[Saved entries]
========================================================================
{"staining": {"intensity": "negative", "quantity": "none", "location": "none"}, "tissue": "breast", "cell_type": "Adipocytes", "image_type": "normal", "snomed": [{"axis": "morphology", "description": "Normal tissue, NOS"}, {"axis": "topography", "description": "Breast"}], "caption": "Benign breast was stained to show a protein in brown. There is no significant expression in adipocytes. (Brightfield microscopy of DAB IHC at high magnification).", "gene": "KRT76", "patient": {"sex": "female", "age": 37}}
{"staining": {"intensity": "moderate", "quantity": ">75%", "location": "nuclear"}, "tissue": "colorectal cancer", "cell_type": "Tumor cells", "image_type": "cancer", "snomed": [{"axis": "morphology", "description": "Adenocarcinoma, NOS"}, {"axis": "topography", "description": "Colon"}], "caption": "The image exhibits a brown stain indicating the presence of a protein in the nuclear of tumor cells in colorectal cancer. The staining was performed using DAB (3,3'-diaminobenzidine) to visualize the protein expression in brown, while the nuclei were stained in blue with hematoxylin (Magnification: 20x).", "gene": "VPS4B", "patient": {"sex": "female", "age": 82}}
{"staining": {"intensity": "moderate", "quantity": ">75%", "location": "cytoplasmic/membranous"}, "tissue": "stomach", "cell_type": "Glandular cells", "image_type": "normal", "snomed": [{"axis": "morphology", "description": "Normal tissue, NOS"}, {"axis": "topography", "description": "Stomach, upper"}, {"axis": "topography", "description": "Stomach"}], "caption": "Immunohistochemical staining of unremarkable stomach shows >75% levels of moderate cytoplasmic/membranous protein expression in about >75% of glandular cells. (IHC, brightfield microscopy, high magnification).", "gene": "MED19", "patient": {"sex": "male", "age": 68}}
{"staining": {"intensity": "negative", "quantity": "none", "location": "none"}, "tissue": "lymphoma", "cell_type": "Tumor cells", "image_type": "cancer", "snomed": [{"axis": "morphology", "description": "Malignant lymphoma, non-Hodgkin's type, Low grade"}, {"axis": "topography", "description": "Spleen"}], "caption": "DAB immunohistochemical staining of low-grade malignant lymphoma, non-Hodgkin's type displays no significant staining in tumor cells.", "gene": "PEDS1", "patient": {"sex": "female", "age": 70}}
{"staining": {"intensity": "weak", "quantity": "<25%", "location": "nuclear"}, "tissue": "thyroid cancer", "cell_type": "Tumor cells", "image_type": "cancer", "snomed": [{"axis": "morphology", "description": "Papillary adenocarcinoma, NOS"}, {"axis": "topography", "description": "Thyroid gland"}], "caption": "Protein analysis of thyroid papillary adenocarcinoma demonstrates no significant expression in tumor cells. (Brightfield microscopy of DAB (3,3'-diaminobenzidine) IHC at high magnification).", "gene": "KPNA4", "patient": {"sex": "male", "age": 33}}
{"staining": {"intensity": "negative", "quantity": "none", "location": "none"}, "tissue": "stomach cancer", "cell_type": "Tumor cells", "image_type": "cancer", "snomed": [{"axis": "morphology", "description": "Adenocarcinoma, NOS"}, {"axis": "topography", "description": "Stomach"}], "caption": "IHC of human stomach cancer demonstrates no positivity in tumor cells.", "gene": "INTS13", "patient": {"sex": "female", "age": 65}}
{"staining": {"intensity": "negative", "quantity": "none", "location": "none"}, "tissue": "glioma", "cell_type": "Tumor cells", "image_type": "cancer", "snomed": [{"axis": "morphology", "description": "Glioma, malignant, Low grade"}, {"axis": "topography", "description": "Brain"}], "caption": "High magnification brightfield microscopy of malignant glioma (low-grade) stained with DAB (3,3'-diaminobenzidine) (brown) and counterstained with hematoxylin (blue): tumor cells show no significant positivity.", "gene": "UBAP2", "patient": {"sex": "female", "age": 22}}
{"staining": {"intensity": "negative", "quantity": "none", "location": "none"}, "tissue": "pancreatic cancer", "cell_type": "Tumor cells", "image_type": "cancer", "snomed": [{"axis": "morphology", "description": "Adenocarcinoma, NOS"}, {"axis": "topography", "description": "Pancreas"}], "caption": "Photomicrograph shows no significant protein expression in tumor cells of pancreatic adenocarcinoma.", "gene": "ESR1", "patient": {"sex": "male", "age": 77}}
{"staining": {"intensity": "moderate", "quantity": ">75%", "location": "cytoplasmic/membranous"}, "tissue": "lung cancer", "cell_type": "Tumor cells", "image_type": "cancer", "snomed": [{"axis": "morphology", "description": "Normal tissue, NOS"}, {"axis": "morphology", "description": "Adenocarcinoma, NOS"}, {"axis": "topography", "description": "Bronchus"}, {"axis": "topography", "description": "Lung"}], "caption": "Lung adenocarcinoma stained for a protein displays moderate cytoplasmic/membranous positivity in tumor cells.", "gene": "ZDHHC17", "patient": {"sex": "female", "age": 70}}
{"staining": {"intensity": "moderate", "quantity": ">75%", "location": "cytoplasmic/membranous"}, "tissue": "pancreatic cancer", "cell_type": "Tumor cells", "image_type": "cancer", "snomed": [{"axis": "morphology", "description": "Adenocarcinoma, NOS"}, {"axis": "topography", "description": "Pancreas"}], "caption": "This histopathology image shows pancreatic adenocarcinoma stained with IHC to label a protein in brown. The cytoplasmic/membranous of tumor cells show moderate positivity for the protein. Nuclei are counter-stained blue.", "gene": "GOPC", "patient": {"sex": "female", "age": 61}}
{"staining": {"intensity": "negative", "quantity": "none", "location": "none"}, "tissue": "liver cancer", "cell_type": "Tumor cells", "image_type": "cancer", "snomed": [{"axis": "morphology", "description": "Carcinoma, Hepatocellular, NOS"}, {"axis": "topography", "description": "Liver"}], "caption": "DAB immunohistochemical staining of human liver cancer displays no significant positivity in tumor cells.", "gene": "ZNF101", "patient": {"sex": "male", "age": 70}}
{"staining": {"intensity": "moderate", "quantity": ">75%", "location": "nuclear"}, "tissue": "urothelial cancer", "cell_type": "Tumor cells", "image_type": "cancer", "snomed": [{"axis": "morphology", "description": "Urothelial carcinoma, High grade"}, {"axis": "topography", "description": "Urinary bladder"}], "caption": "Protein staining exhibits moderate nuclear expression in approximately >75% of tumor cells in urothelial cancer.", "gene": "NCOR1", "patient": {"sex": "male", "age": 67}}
========================================================================
▸ **ASSIGNMENT**: Every line above must appear again in your reply, exactly as written.

▸ **REPLY TO THE TASK**:
{"staining": {"intensity": "negative", "quantity": "none", "location": "none"}, "tissue": "breast", "cell_type": "Adipocytes", "image_type": "normal", "snomed": [{"axis": "morphology", "description": "Normal tissue, NOS"}, {"axis": "topography", "description": "Breast"}], "caption": "Benign breast was stained to show a protein in brown. There is no significant expression in adipocytes. (Brightfield microscopy of DAB IHC at high magnification).", "gene": "KRT76", "patient": {"sex": "female", "age": 37}}
{"staining": {"intensity": "moderate", "quantity": ">75%", "location": "nuclear"}, "tissue": "colorectal cancer", "cell_type": "Tumor cells", "image_type": "cancer", "snomed": [{"axis": "morphology", "description": "Adenocarcinoma, NOS"}, {"axis": "topography", "description": "Colon"}], "caption": "The image exhibits a brown stain indicating the presence of a protein in the nuclear of tumor cells in colorectal cancer. The staining was performed using DAB (3,3'-diaminobenzidine) to visualize the protein expression in brown, while the nuclei were stained in blue with hematoxylin (Magnification: 20x).", "gene": "VPS4B", "patient": {"sex": "female", "age": 82}}
{"staining": {"intensity": "moderate", "quantity": ">75%", "location": "cytoplasmic/membranous"}, "tissue": "stomach", "cell_type": "Glandular cells", "image_type": "normal", "snomed": [{"axis": "morphology", "description": "Normal tissue, NOS"}, {"axis": "topography", "description": "Stomach, upper"}, {"axis": "topography", "description": "Stomach"}], "caption": "Immunohistochemical staining of unremarkable stomach shows >75% levels of moderate cytoplasmic/membranous protein expression in about >75% of glandular cells. (IHC, brightfield microscopy, high magnification).", "gene": "MED19", "patient": {"sex": "male", "age": 68}}
{"staining": {"intensity": "negative", "quantity": "none", "location": "none"}, "tissue": "lymphoma", "cell_type": "Tumor cells", "image_type": "cancer", "snomed": [{"axis": "morphology", "description": "Malignant lymphoma, non-Hodgkin's type, Low grade"}, {"axis": "topography", "description": "Spleen"}], "caption": "DAB immunohistochemical staining of low-grade malignant lymphoma, non-Hodgkin's type displays no significant staining in tumor cells.", "gene": "PEDS1", "patient": {"sex": "female", "age": 70}}
{"staining": {"intensity": "weak", "quantity": "<25%", "location": "nuclear"}, "tissue": "thyroid cancer", "cell_type": "Tumor cells", "image_type": "cancer", "snomed": [{"axis": "morphology", "description": "Papillary adenocarcinoma, NOS"}, {"axis": "topography", "description": "Thyroid gland"}], "caption": "Protein analysis of thyroid papillary adenocarcinoma demonstrates no significant expression in tumor cells. (Brightfield microscopy of DAB (3,3'-diaminobenzidine) IHC at high magnification).", "gene": "KPNA4", "patient": {"sex": "male", "age": 33}}
{"staining": {"intensity": "negative", "quantity": "none", "location": "none"}, "tissue": "stomach cancer", "cell_type": "Tumor cells", "image_type": "cancer", "snomed": [{"axis": "morphology", "description": "Adenocarcinoma, NOS"}, {"axis": "topography", "description": "Stomach"}], "caption": "IHC of human stomach cancer demonstrates no positivity in tumor cells.", "gene": "INTS13", "patient": {"sex": "female", "age": 65}}
{"staining": {"intensity": "negative", "quantity": "none", "location": "none"}, "tissue": "glioma", "cell_type": "Tumor cells", "image_type": "cancer", "snomed": [{"axis": "morphology", "description": "Glioma, malignant, Low grade"}, {"axis": "topography", "description": "Brain"}], "caption": "High magnification brightfield microscopy of malignant glioma (low-grade) stained with DAB (3,3'-diaminobenzidine) (brown) and counterstained with hematoxylin (blue): tumor cells show no significant positivity.", "gene": "UBAP2", "patient": {"sex": "female", "age": 22}}
{"staining": {"intensity": "negative", "quantity": "none", "location": "none"}, "tissue": "pancreatic cancer", "cell_type": "Tumor cells", "image_type": "cancer", "snomed": [{"axis": "morphology", "description": "Adenocarcinoma, NOS"}, {"axis": "topography", "description": "Pancreas"}], "caption": "Photomicrograph shows no significant protein expression in tumor cells of pancreatic adenocarcinoma.", "gene": "ESR1", "patient": {"sex": "male", "age": 77}}
{"staining": {"intensity": "moderate", "quantity": ">75%", "location": "cytoplasmic/membranous"}, "tissue": "lung cancer", "cell_type": "Tumor cells", "image_type": "cancer", "snomed": [{"axis": "morphology", "description": "Normal tissue, NOS"}, {"axis": "morphology", "description": "Adenocarcinoma, NOS"}, {"axis": "topography", "description": "Bronchus"}, {"axis": "topography", "description": "Lung"}], "caption": "Lung adenocarcinoma stained for a protein displays moderate cytoplasmic/membranous positivity in tumor cells.", "gene": "ZDHHC17", "patient": {"sex": "female", "age": 70}}
{"staining": {"intensity": "moderate", "quantity": ">75%", "location": "cytoplasmic/membranous"}, "tissue": "pancreatic cancer", "cell_type": "Tumor cells", "image_type": "cancer", "snomed": [{"axis": "morphology", "description": "Adenocarcinoma, NOS"}, {"axis": "topography", "description": "Pancreas"}], "caption": "This histopathology image shows pancreatic adenocarcinoma stained with IHC to label a protein in brown. The cytoplasmic/membranous of tumor cells show moderate positivity for the protein. Nuclei are counter-stained blue.", "gene": "GOPC", "patient": {"sex": "female", "age": 61}}
{"staining": {"intensity": "negative", "quantity": "none", "location": "none"}, "tissue": "liver cancer", "cell_type": "Tumor cells", "image_type": "cancer", "snomed": [{"axis": "morphology", "description": "Carcinoma, Hepatocellular, NOS"}, {"axis": "topography", "description": "Liver"}], "caption": "DAB immunohistochemical staining of human liver cancer displays no significant positivity in tumor cells.", "gene": "ZNF101", "patient": {"sex": "male", "age": 70}}
{"staining": {"intensity": "moderate", "quantity": ">75%", "location": "nuclear"}, "tissue": "urothelial cancer", "cell_type": "Tumor cells", "image_type": "cancer", "snomed": [{"axis": "morphology", "description": "Urothelial carcinoma, High grade"}, {"axis": "topography", "description": "Urinary bladder"}], "caption": "Protein staining exhibits moderate nuclear expression in approximately >75% of tumor cells in urothelial cancer.", "gene": "NCOR1", "patient": {"sex": "male", "age": 67}}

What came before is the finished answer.